Cross-Language Evolution of Divergent Collective Memory Around the Arab Spring
H. Laurie Jones, Brian C. Keegan
TL;DR
This study analyzes how collective memory around the 2011 Arab Spring evolves differently in English and Arabic Wikipedia from 2011 to 2024. It operationalizes four memory-analytic constructs—salience, deliberation, contextualization, and consolidation—using longitudinal size and outlinks, temporally clustered outlink vectors, inter-language links, and country/event ego-networks. The findings reveal language-specific memory dynamics, with the English article showing greater salience, deliberation, and cross-language contextualization than the Arabic article, highlighting cross-cultural biases in online memory formation. These results inform theories of online collective memory and have practical implications for multilingual data used in training language models, emphasizing the need to account for cross-language biases and unequal representation across Wikipedias.
Abstract
The Arab Spring was a historic set of protests beginning in 2011 that toppled governments and led to major conflicts.

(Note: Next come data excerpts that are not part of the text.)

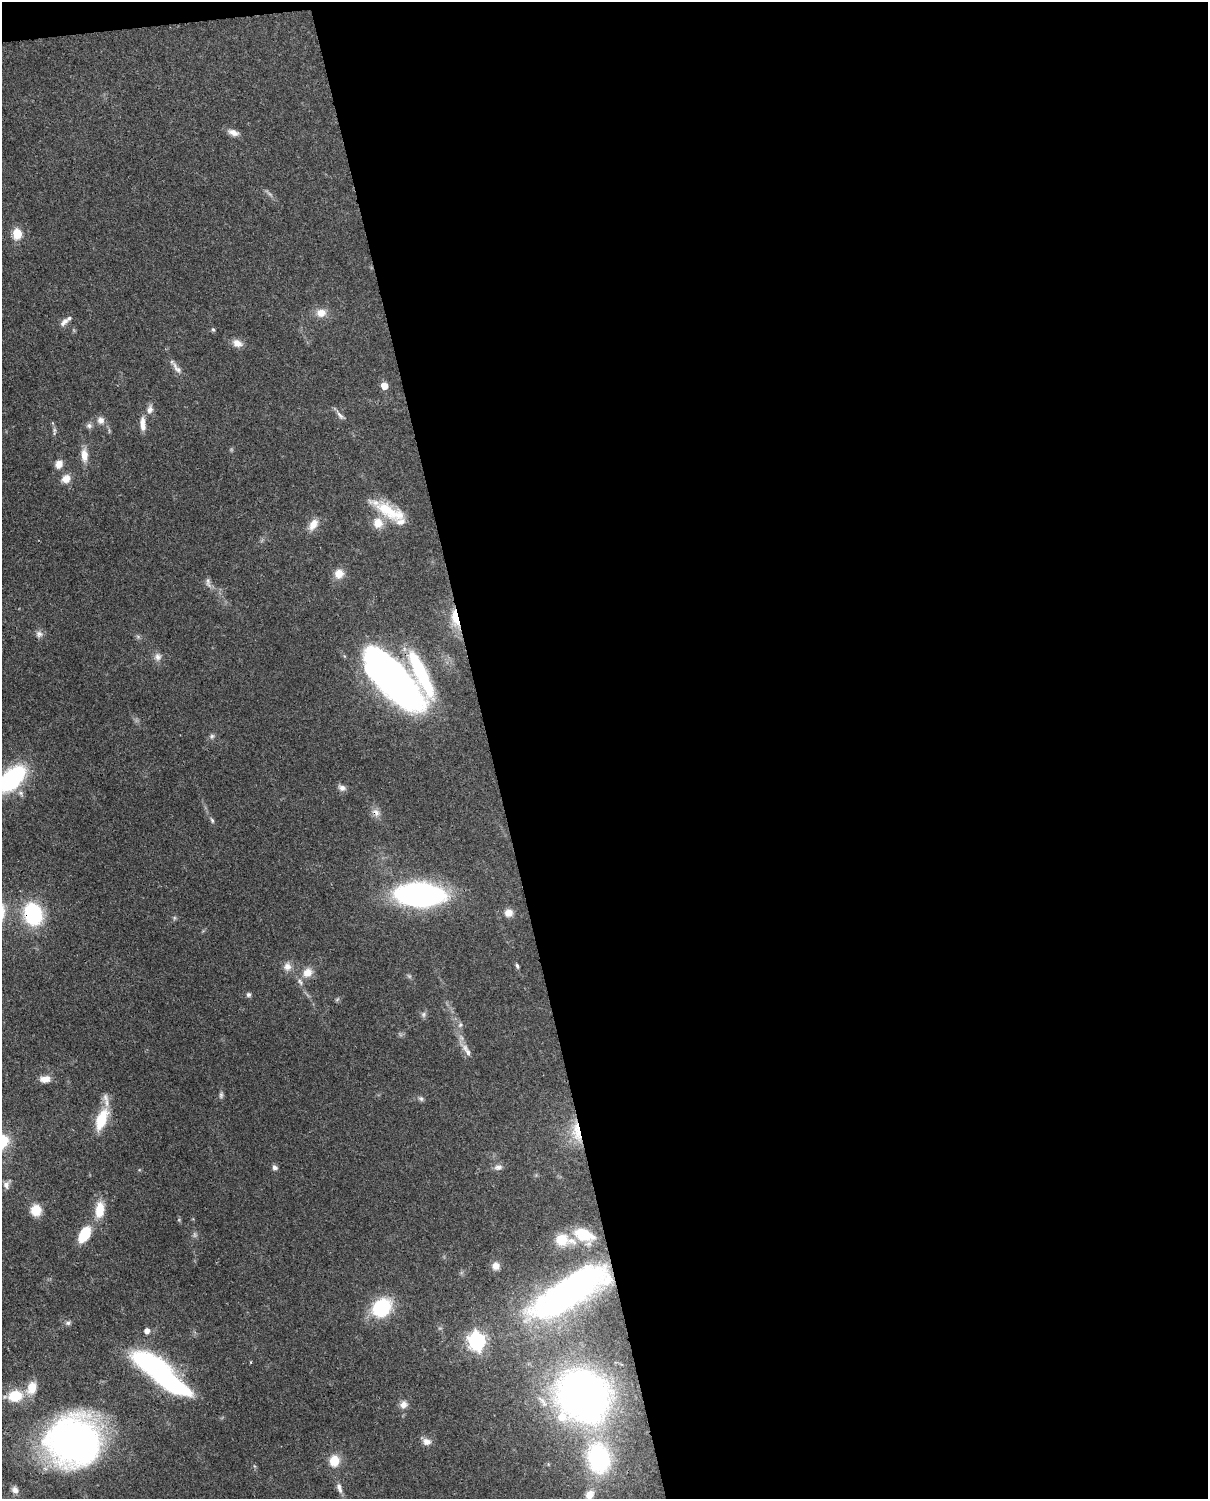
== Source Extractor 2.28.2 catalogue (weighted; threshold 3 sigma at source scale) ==
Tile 4 of 4 x 3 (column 4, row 1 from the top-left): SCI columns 3706-4911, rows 3147-4643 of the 5000 x 4909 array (HDU 1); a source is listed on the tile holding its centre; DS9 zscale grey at full resolution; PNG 1210 x 1501 px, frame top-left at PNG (2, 2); no overlay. Shown black and unused: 60% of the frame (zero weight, under 3 of 4 exposures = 7% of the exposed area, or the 3 px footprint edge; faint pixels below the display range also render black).
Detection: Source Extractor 2.28.2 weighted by HDU 2 'WHT'; one run over the whole footprint, this tile lists its part. Background 0.0858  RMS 0.0039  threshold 0.0177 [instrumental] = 3 sigma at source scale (4.5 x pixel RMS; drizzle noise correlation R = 1.50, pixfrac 1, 0.05/0.05 arcsec/px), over >= 5 px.
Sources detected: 82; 1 too faint to see at this stretch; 2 inside a brighter object's white glare — not listed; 5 inside a brighter listed object's ellipse — not listed separately; the other 74 listed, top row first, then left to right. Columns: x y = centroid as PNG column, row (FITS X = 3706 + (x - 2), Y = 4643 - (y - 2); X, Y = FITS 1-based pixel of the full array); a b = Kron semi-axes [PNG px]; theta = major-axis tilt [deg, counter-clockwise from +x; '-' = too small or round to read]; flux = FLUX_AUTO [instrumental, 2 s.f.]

Collective memories of events like these can vary significantly across social contexts in response to political, cultural, and linguistic factors. While Wikipedia plays an important role in documenting both historic and current events, little attention has been given to how Wikipedia articles, created in the aftermath of major events, continue to evolve over years or decades. Using the archived content of Arab Spring-related topics across the Arabic and English Wikipedias between 2011 and 2024, we define and evaluate multilingual measures of event salience, deliberation, contextualization, and consolidation of collective memory surrounding the Arab Spring. Our findings about the temporal evolution of the Wikipedia articles' content similarity across languages has implications for theorizing about online collective memory processes and evaluating linguistic models trained on these data.